Given text
----
Tharpe was fired in June 2006 when Knight wrote a barbed critique claiming she failed to take responsibility for the actions of Trooper Tiffany Ferrell, who had six accidents in her state-owned vehicle within one year.

Knight said then that Tharpe's firing "should have been done long ago" and blamed her for "weak leadership and insubordination," adding that she wanted "promotions or positions that she believes are her inherent right because of her gender."

Tharpe had previously sued FHP in 2003, claiming sexual discrimination. That suit was settled in 2005. Details of that settlement were not available Tuesday. Tharpe sued FHP again in January, saying her termination was retaliation for the previous suit and that she suffered an "ongoing pattern and practice of harassment and discrimination." That case is pending.

troubles begin

Knight said the Ferrell incident, which led to Darby's complaints, and Tharpe's lawsuit were the beginning of his troubles.

"That's when I became a target for that group down there," he said.
----
Exercise data
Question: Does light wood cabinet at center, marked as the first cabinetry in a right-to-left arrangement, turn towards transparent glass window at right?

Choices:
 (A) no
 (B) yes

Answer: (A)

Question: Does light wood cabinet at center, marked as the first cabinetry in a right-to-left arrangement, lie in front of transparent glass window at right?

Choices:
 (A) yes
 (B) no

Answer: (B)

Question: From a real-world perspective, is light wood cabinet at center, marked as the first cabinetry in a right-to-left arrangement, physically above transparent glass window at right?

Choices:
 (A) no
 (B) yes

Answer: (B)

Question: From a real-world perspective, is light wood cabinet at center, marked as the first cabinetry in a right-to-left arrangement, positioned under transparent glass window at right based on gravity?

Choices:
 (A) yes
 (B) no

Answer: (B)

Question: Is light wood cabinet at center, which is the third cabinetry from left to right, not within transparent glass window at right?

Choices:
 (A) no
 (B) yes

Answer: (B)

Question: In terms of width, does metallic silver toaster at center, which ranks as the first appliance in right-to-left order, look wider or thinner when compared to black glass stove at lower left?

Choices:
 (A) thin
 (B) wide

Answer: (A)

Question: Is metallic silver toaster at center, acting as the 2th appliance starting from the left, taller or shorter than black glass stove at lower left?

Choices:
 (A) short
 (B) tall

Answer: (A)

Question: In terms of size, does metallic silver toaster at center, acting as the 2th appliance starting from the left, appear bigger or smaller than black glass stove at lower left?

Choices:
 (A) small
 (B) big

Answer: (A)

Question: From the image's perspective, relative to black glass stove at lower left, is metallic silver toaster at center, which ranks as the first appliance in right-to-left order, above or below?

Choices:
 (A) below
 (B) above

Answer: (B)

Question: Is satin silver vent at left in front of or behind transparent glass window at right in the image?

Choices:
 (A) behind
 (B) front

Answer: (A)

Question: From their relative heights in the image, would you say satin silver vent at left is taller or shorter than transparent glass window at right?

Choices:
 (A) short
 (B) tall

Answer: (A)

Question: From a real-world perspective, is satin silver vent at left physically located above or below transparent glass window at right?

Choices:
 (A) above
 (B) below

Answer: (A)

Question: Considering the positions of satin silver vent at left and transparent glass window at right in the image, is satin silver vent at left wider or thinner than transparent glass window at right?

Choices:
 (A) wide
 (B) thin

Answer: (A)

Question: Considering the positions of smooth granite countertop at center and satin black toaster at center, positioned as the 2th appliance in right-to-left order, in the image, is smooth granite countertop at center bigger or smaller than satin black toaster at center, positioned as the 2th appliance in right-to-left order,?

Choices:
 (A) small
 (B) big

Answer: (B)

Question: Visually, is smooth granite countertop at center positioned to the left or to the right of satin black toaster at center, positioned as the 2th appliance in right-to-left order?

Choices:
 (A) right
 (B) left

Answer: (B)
----
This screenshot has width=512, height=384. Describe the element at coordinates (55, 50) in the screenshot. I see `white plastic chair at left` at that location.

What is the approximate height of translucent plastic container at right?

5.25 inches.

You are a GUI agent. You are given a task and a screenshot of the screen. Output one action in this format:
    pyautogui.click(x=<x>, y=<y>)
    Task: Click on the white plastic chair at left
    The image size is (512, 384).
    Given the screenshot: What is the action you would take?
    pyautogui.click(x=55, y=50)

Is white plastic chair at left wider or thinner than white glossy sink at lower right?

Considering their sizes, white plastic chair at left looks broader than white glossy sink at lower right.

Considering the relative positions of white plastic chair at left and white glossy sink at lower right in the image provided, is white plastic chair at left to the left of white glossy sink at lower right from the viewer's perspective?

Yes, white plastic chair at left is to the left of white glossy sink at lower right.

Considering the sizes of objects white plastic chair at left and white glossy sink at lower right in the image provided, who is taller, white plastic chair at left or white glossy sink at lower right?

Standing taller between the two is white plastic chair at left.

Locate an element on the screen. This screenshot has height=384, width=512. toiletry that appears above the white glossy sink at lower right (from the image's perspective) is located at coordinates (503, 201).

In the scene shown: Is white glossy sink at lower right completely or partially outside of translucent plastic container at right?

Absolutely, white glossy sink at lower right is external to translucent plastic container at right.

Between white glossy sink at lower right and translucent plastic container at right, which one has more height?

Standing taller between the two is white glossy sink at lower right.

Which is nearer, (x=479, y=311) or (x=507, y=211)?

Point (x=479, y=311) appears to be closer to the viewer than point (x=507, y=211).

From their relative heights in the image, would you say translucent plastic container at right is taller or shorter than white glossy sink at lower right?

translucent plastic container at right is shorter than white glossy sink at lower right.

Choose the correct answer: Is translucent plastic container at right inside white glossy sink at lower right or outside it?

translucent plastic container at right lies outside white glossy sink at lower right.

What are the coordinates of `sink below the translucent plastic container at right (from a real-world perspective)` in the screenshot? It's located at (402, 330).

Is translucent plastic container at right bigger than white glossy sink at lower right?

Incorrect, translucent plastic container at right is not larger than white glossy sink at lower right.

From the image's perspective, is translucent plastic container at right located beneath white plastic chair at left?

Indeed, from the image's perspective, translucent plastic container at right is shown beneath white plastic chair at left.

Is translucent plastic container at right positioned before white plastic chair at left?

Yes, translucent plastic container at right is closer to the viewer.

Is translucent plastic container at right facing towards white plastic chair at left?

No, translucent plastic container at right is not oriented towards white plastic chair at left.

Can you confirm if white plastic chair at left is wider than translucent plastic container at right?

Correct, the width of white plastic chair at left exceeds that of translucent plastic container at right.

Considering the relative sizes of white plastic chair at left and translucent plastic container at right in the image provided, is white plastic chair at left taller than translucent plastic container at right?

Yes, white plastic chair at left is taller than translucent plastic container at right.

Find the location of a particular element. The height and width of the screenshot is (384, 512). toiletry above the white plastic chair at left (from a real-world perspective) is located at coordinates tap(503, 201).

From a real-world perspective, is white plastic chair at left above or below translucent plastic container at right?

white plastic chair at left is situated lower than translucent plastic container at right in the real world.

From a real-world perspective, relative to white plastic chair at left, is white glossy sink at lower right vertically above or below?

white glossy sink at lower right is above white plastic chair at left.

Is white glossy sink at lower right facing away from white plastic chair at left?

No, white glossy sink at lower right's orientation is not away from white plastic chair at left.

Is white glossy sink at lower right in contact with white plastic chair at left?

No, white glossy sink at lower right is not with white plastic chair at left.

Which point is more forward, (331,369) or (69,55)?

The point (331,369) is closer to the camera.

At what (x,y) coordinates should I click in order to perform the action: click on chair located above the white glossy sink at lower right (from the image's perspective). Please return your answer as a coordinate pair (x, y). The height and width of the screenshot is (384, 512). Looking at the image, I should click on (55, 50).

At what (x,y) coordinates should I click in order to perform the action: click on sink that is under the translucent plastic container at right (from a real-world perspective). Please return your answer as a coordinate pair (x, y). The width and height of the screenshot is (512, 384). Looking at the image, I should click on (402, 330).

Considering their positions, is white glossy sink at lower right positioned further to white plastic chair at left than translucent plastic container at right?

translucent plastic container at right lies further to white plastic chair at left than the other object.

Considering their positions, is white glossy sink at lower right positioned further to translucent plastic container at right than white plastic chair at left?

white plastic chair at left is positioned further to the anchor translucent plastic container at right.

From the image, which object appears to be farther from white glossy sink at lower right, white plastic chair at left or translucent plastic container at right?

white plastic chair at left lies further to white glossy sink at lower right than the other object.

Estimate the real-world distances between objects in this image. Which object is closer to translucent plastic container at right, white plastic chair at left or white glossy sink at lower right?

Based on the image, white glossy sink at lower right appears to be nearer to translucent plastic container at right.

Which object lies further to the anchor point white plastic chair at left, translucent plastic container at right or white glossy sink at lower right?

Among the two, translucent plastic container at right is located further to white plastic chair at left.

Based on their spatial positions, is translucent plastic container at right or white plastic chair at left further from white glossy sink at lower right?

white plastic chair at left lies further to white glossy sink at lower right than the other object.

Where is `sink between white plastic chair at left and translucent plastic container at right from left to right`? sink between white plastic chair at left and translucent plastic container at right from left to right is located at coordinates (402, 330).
----
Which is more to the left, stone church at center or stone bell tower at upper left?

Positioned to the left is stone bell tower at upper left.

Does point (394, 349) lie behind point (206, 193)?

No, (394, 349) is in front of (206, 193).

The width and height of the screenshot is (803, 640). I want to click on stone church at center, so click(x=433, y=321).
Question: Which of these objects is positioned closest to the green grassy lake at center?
----
Aim of the exercise
According to the article about Tharpe's firing, how many accidents did Trooper Tiffany Ferrell have in her state-owned vehicle within one year? The listing is separate material and has no connection to the article about Tharpe's firing.

Task output
Six.